Eros Ascending, by Mike Resnick: Science Fiction story set in a barbell shaped brothel / space station. That’s no moon, it’s a brothel! Like any Resnick work I have encountered, Eros Ascending is a highly entertaining novel with some interesting and competent characters, and a joy of storytelling that obviously comes from Resnick himself. He just HAS to enjoy telling these stories. This one is from early in his career and features the villain as the protagonist turning into the hero. And it's set in a spacestation shaped like barbell which happens to be a brothel and the nitty gritty of the brothel really isn’t the point, it just makes an excellent conversation piece. Eros Ascending is the first of four novels (I believe) set on the Velvet Comet.
My War: Killing Time in Iraq, by Colby Buzzell: Buzzell gained notoriety as an Army Blogger posting entries from Iraq giving an honest soldier's account of what life was like on the ground. He compared what really happened to the media's account (or even the official version). Naturally he was pressured to stop writing. My War is mostly memoir of how and why Buzzell joined the Army, his training, and his subsequent deployment to Iraq. While other recent books have covered much the same ground (The Interrogators, Generation Kill, etc), My War is a raw, gritty account told in a conversational style. In many instances My War reads just as if Buzzell was sitting there explaining how things were. Midway through the book we get to the part where Buzzell began his blog and Buzzell includes the full blog entries. Some are Q&A's, others just explanations of what was occurring. At first this was a bit off putting as the inclusion of blog entries really messed with the flow of the narrative and the flow of the writing, but eventually the entries fit better with the book and was interspersed with more recent writing by Buzzell. Overall, My War: Killing Time in Iraq has to be viewed as essential reading for understanding the soldier's experience in Iraq. It's a difficult book because of the content, but very readable. Highly recommended.
Dead Until Dark, by Charlaine Harris: With the first Southern Vampire mystery Charlaine Harris introduces the reader to Sookie Stackhouse, a waitress who can read minds. In small town Louisiana Sookie is considered weird, but when a vampire walks into Sookie's bar and she can't read his mind she sees the possibilities. But then people begin to die and Sookie's new vampire boyfriend is automatically a suspect because vampires have only been public for four years now and the new racism is vampirism.

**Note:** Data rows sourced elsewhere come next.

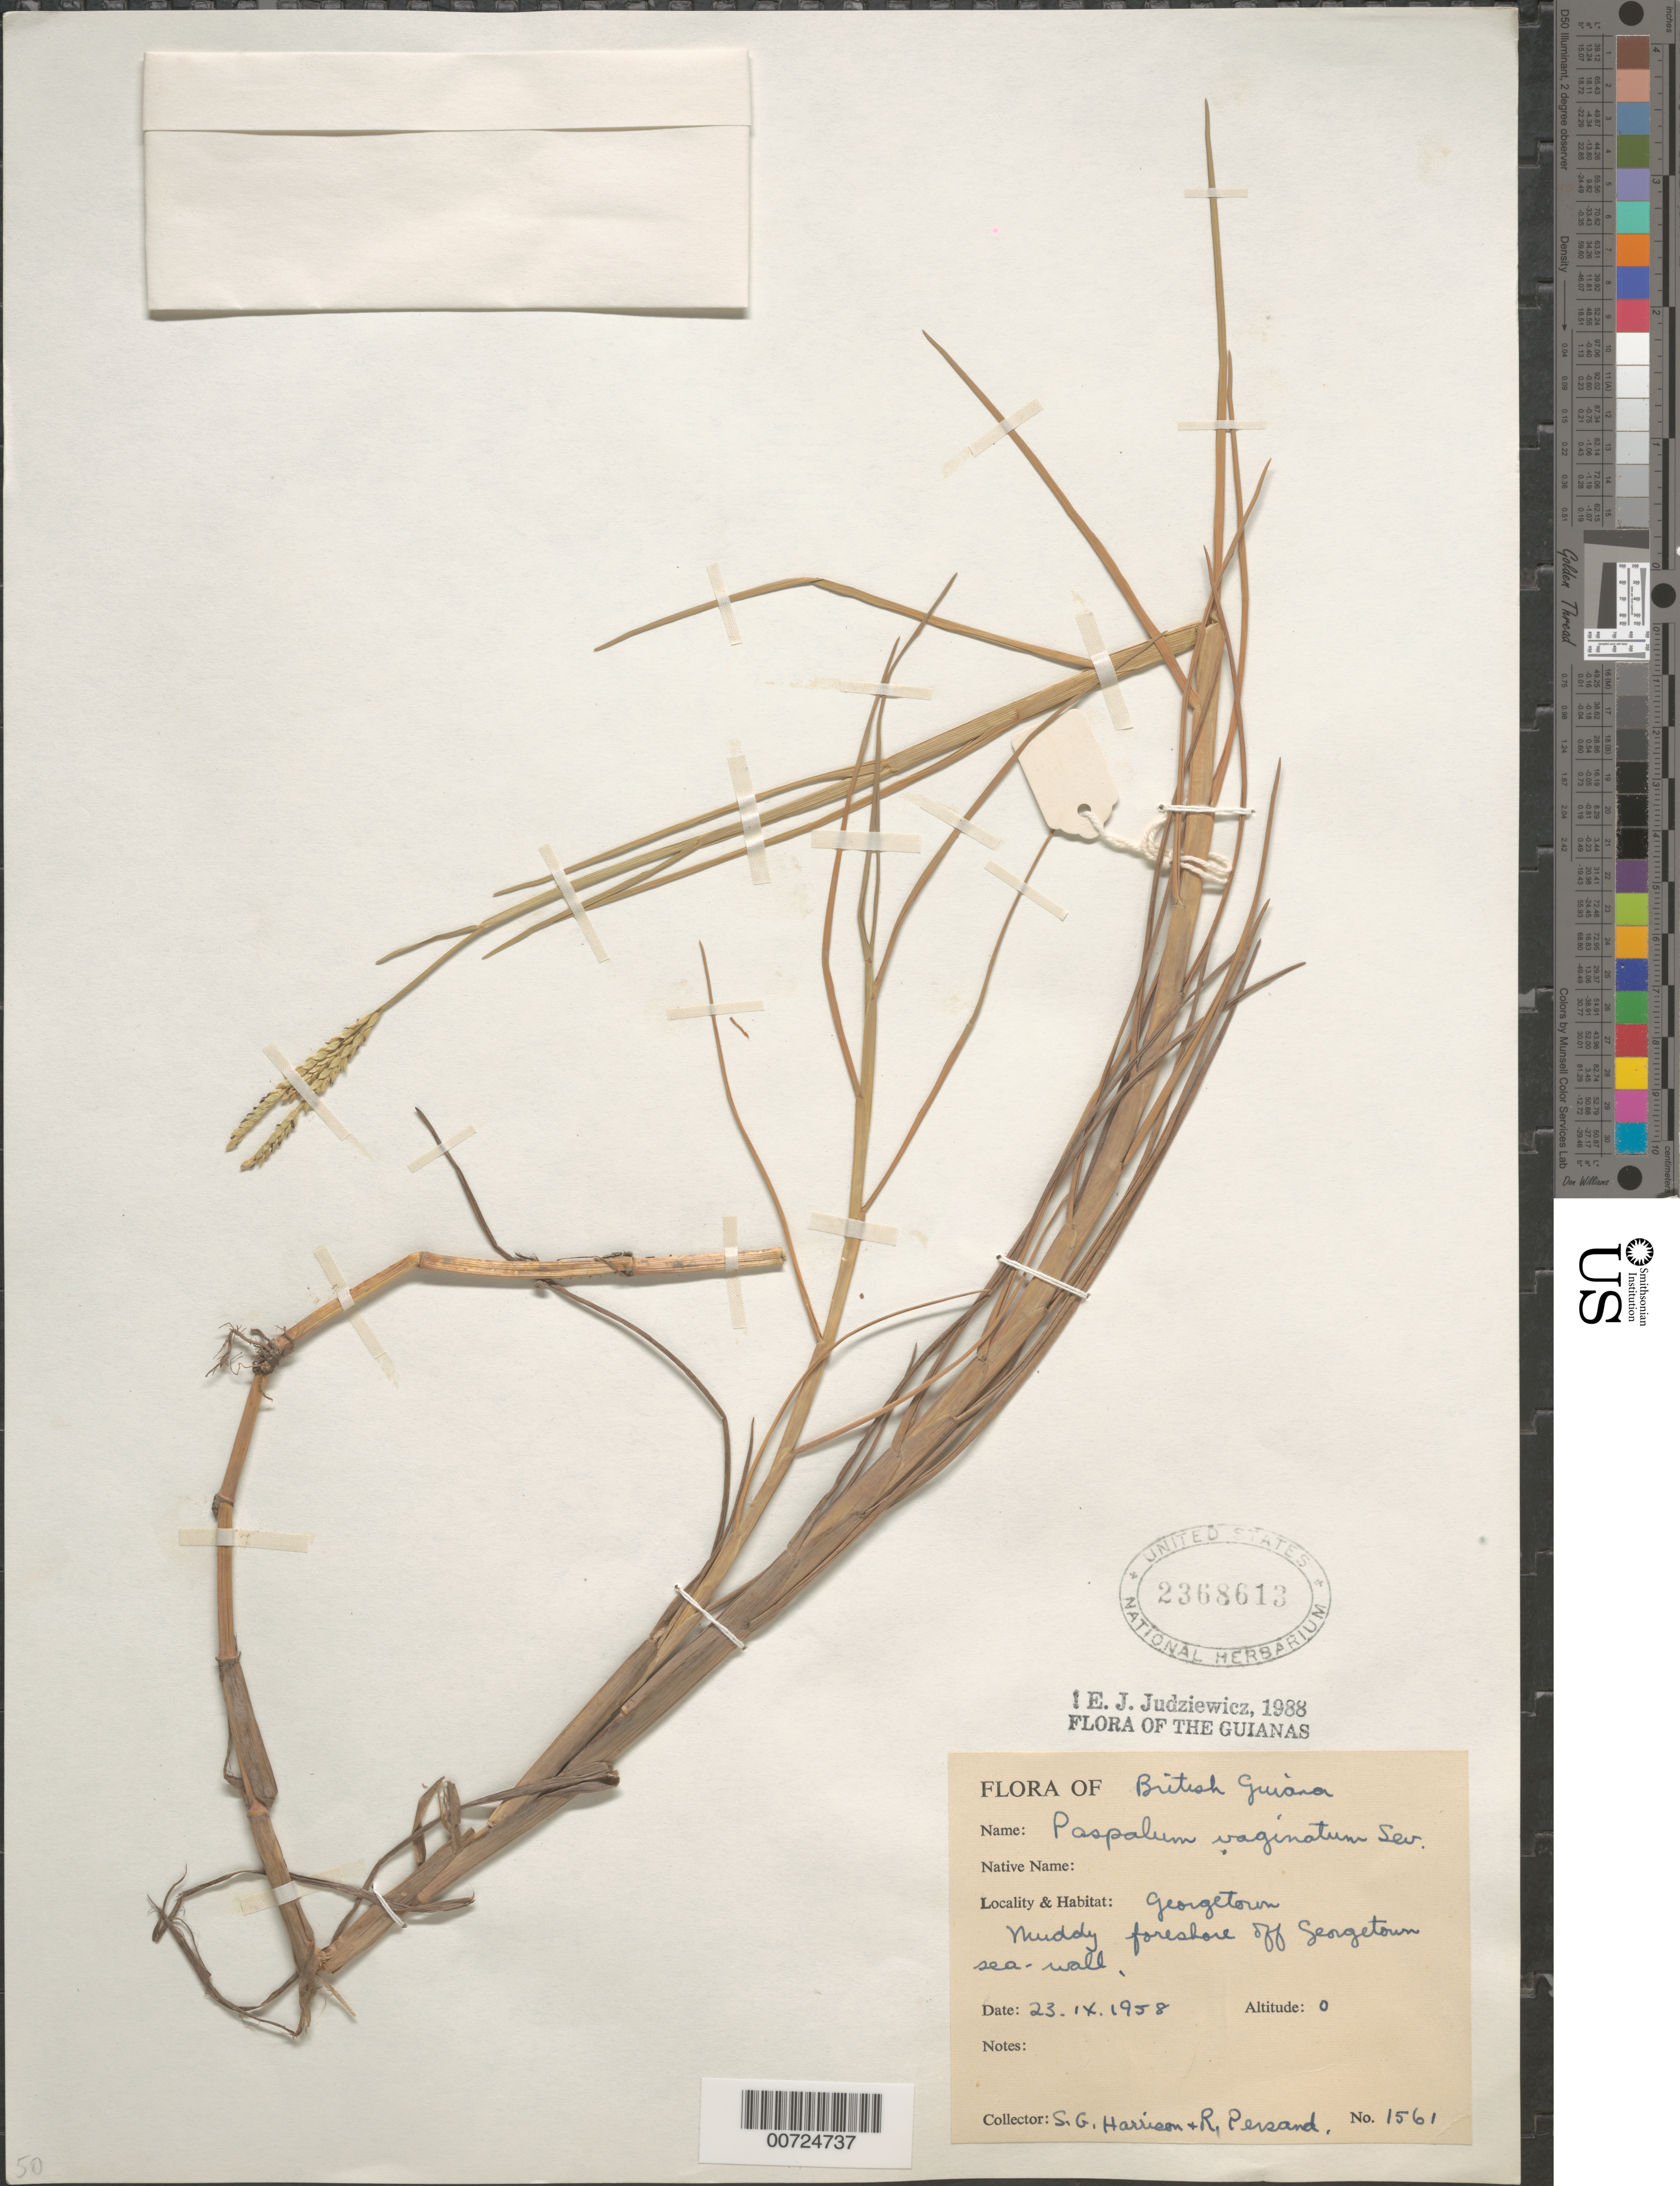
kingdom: Plantae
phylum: Tracheophyta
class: Liliopsida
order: Poales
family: Poaceae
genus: Paspalum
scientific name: Paspalum vaginatum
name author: Sw.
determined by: Judziewicz, E. J.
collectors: S. G. Harrison & R. Persaud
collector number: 1561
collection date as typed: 23-Sep-58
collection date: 1958-09-23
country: Guyana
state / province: Demerara-Mahaica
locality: Georgetown, sea-wall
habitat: Muddy foreshore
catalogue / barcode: US 2368613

This is a mix of mystery, the supernatural made natural, down south living, romance, and almost horror. Combined it is nothing more than a damn good story told well. Dead Until Dark moves along at a brisk pace and really hits its stride near the end of the book when everything comes together. Dead Until Dark is a fun book to read that you won't want put down and when the book is finished you'll want to grab the next volume in the series.